I can say, once again, that we pay the same rates everyone else pays and that, other than some early access to upcoming beta services, we don’t get any preferential treatment that I’m aware of.
Some thoughts, though:
- We expect Amazon to have outages. No website I’m aware of doesn’t, whether it’s Google, Amazon, your bank, or SmugMug.
- I’ve written about Amazon S3 outages in the past, but in the last ~12 months, we’ve only seen a single ~2 minute outage window (on January 22nd, 2008 at around 4:38pm Pacific). We also had one recent fairly major hiccup with EC2.
- Yes, I believe there will probably be times where SmugMug is seriously affected, possibly even offline completely, because Amazon (or some other web services provider) is having problems. Today wasn’t that day. Nobody likes outages, especially not us, but we’ve decided the tradeoffs are worth it. You should have your eyes wide open when you make the decision to use AWS or any other external service, though. It will fail from time to time.

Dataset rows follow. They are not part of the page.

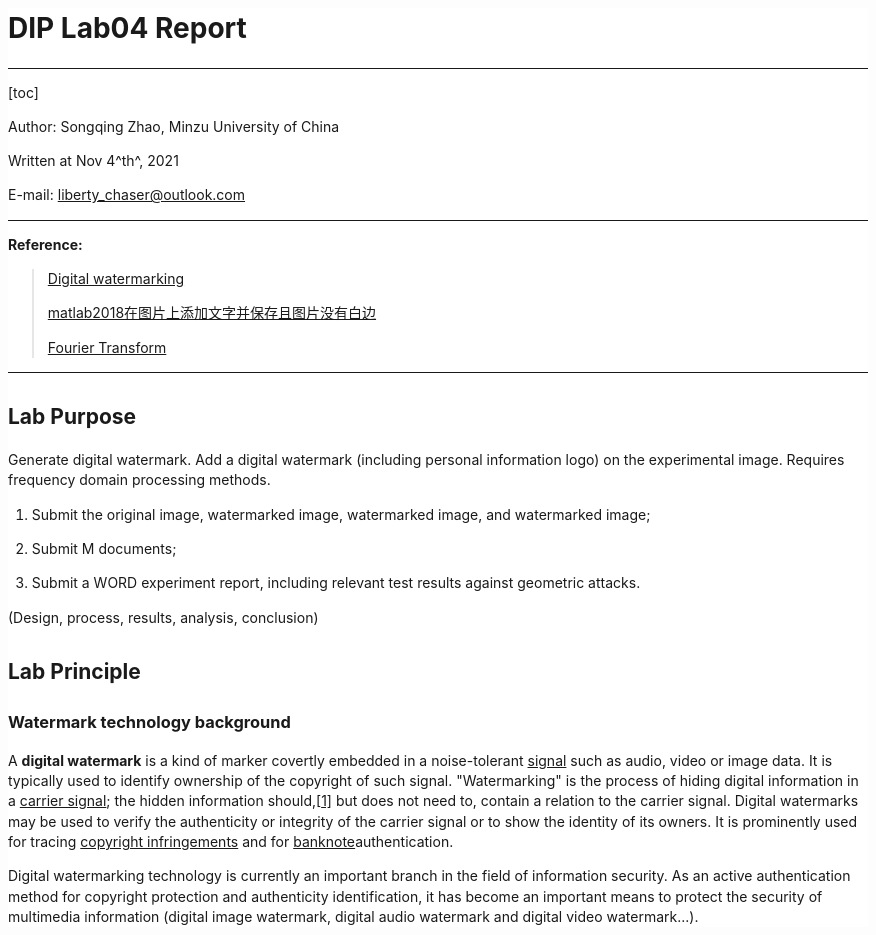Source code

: # DIP Lab04 Report

---

[toc]

Author: Songqing Zhao, Minzu University of China 

Written at Nov 4^th^, 2021

E-mail: liberty_chaser@outlook.com 

---

**Reference:**

>[Digital watermarking](https://en.wikipedia.org/wiki/Digital_watermarking)
>
>[matlab2018在图片上添加文字并保存且图片没有白边](https://blog.csdn.net/qigeyonghuming_1/article/details/108448443?spm=1001.2101.3001.6650.8&utm_medium=distribute.pc_relevant.none-task-blog-2%7Edefault%7EBlogCommendFromBaidu%7Edefault-8.essearch_pc_relevant&depth_1-utm_source=distribute.pc_relevant.none-task-blog-2%7Edefault%7EBlogCommendFromBaidu%7Edefault-8.essearch_pc_relevant)
>
>[Fourier Transform](https://homepages.inf.ed.ac.uk/rbf/HIPR2/fourier.htm)

---

## Lab Purpose

Generate digital watermark. Add a digital watermark (including personal information logo) on the experimental image. Requires frequency domain processing methods.

1) Submit the original image, watermarked image, watermarked image, and watermarked image;

2) Submit M documents;

3) Submit a WORD experiment report, including relevant test results against geometric attacks.

  (Design, process, results, analysis, conclusion)

## Lab Principle

### Watermark technology background

A **digital watermark** is a kind of marker covertly embedded in a noise-tolerant [signal](https://en.wikipedia.org/wiki/Signal_(electrical_engineering)) such as audio, video or image data. It is typically used to identify ownership of the copyright of such signal. "Watermarking" is the process of hiding digital information in a [carrier signal](https://en.wikipedia.org/wiki/Carrier_signal); the hidden information should,[[1\]](https://en.wikipedia.org/wiki/Digital_watermarking#cite_note-Cox-1) but does not need to, contain a relation to the carrier signal. Digital watermarks may be used to verify the authenticity or integrity of the carrier signal or to show the identity of its owners. It is prominently used for tracing [copyright infringements](https://en.wikipedia.org/wiki/Copyright_infringement) and for [banknote](https://en.wikipedia.org/wiki/Banknote)authentication.

Digital watermarking technology is currently an important branch in the field of information security. As an active authentication method for copyright protection and authenticity identification, it has become an important means to protect the security of multimedia information (digital image watermark, digital audio watermark and digital video watermark...).
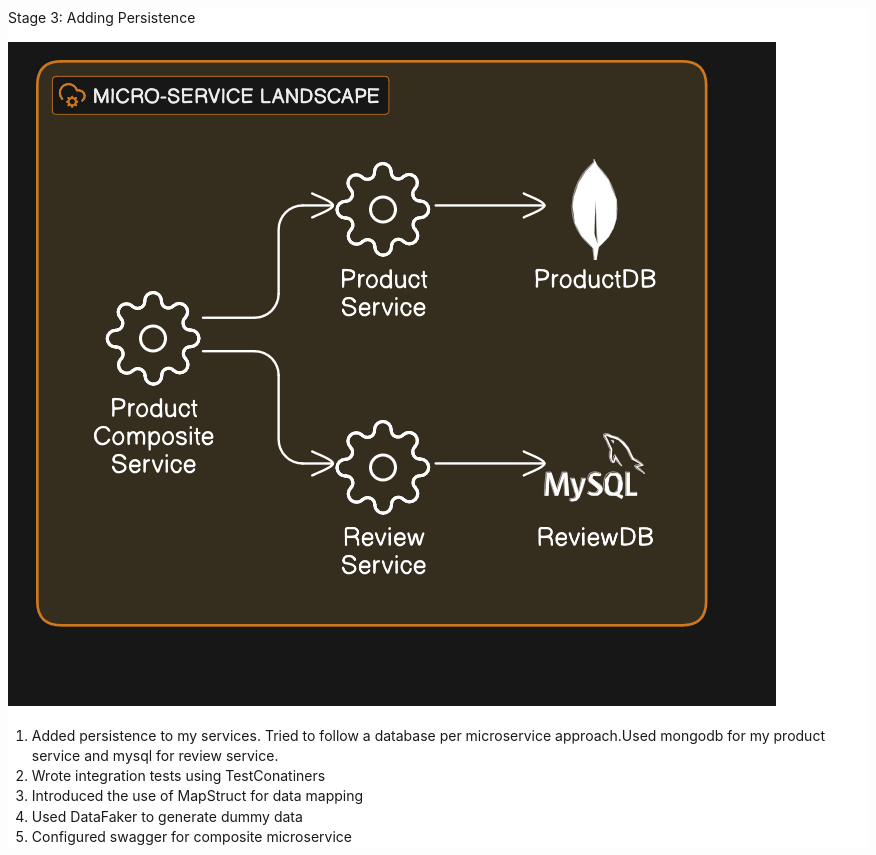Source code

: Stage 3: Adding Persistence

![Untitled](../ProjectDocumentation/DocumentationImages/Untitled%204.png)

1. Added persistence to my services. Tried to follow a database per microservice approach.Used mongodb for my product service and mysql for review service. 
2. Wrote integration tests using TestConatiners
3. Introduced the use of MapStruct for data mapping
4. Used DataFaker to generate dummy data 
5. Configured swagger for composite microservice
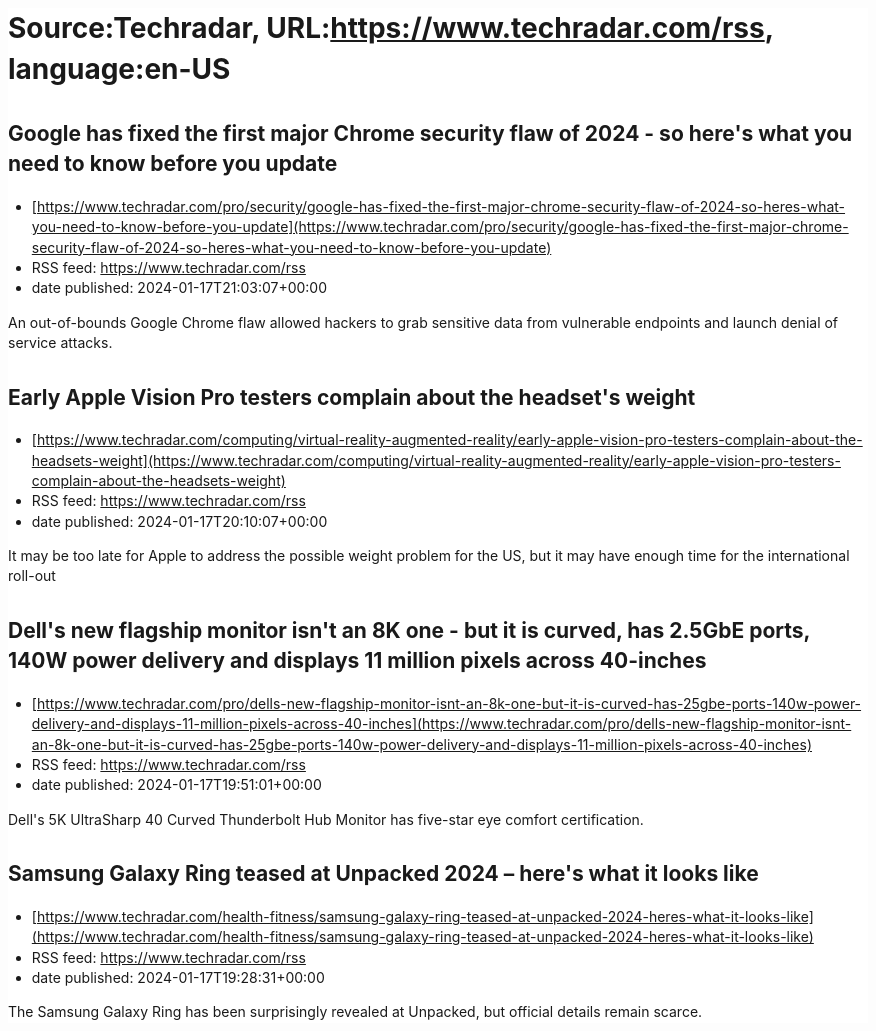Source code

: # Source:Techradar, URL:https://www.techradar.com/rss, language:en-US

## Google has fixed the first major Chrome security flaw of 2024 - so here's what you need to know before you update
 - [https://www.techradar.com/pro/security/google-has-fixed-the-first-major-chrome-security-flaw-of-2024-so-heres-what-you-need-to-know-before-you-update](https://www.techradar.com/pro/security/google-has-fixed-the-first-major-chrome-security-flaw-of-2024-so-heres-what-you-need-to-know-before-you-update)
 - RSS feed: https://www.techradar.com/rss
 - date published: 2024-01-17T21:03:07+00:00

An out-of-bounds Google Chrome flaw allowed hackers to grab sensitive data from vulnerable endpoints and launch denial of service attacks.

## Early Apple Vision Pro testers complain about the headset's weight
 - [https://www.techradar.com/computing/virtual-reality-augmented-reality/early-apple-vision-pro-testers-complain-about-the-headsets-weight](https://www.techradar.com/computing/virtual-reality-augmented-reality/early-apple-vision-pro-testers-complain-about-the-headsets-weight)
 - RSS feed: https://www.techradar.com/rss
 - date published: 2024-01-17T20:10:07+00:00

It may be too late for Apple to address the possible weight problem for the US, but it may have enough time for the international roll-out

## Dell's new flagship monitor isn't an 8K one - but it is curved, has 2.5GbE ports, 140W power delivery and displays 11 million pixels across 40-inches
 - [https://www.techradar.com/pro/dells-new-flagship-monitor-isnt-an-8k-one-but-it-is-curved-has-25gbe-ports-140w-power-delivery-and-displays-11-million-pixels-across-40-inches](https://www.techradar.com/pro/dells-new-flagship-monitor-isnt-an-8k-one-but-it-is-curved-has-25gbe-ports-140w-power-delivery-and-displays-11-million-pixels-across-40-inches)
 - RSS feed: https://www.techradar.com/rss
 - date published: 2024-01-17T19:51:01+00:00

Dell's 5K UltraSharp 40 Curved Thunderbolt Hub Monitor has five-star eye comfort certification.

## Samsung Galaxy Ring teased at Unpacked 2024 – here's what it looks like
 - [https://www.techradar.com/health-fitness/samsung-galaxy-ring-teased-at-unpacked-2024-heres-what-it-looks-like](https://www.techradar.com/health-fitness/samsung-galaxy-ring-teased-at-unpacked-2024-heres-what-it-looks-like)
 - RSS feed: https://www.techradar.com/rss
 - date published: 2024-01-17T19:28:31+00:00

The Samsung Galaxy Ring has been surprisingly revealed at Unpacked, but official details remain scarce.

- We’ve done our best to build SmugMug in such a way that we handle failures as gracefully as possible. We can’t cover every case, but I think that the fact that we didn’t experience customer-facing outages today is a testament to that. Again, I want to stress that we do expect Amazon to cause us (rare) outages in the future, and that’s unavoidable, but today we dodged that bullet.
- Amazon’s communication about this has been terrible. It took far too long to acknowledge the problem. Fixing a major problem can take forever, which is understandable, but communicating with your customers should happen very rapidly. Amazon’s culture, internally, is very customer focused, so this is a strange anomaly. I will definitely lean on them some about it, and everyone who was affected should rightfully howl too.
- I’ve asked Amazon repeatedly for an “Amazon Web Services Health” page that shows the current expected state of all their services. Then you can tell at a glance (and even poll and work into your own monitoring) whether any of the services are having problems. Something like Keynote’s Internet Health Report would be a good start, but as Jesse Robbins points out, trust.salesforce.com is the gold standard. This page could also double as a mechanism to let customers know what’s being worked on and current ETAs when there are problems.
I’ll try to post a follow-up about why we weren’t affected when I know more. It’s possible that some of the reasons we survived was due to some of our “secret sauce” and I just won’t be able to say, but I kinda doubt it.
Bottom line: While the outage was certainly a big deal to those affected, I think the bigger deal here is how Amazon handled the outage. They need to communicate better about these mission critical services and their health.
If I didn’t answer any questions you’d like me to answer, please post a comment and/or send me an email. I’ll do my best to respond.
UPDATE 1: I’m not sure why there’s all this confusion, but SmugMug *does* use Amazon as our primary data store. We maintain a small “hot cache” in our datacenters of frequently/recently viewed photos and videos, but there are massive numbers of them that are only at Amazon. This is a change from our initial usage of S3, and the change is based on how reliable they’ve been. Yes, we still consider them to be very reliable even after an outage like this. And yes, I suspect our “hot cache” did at least partially enable us to ride out this issue.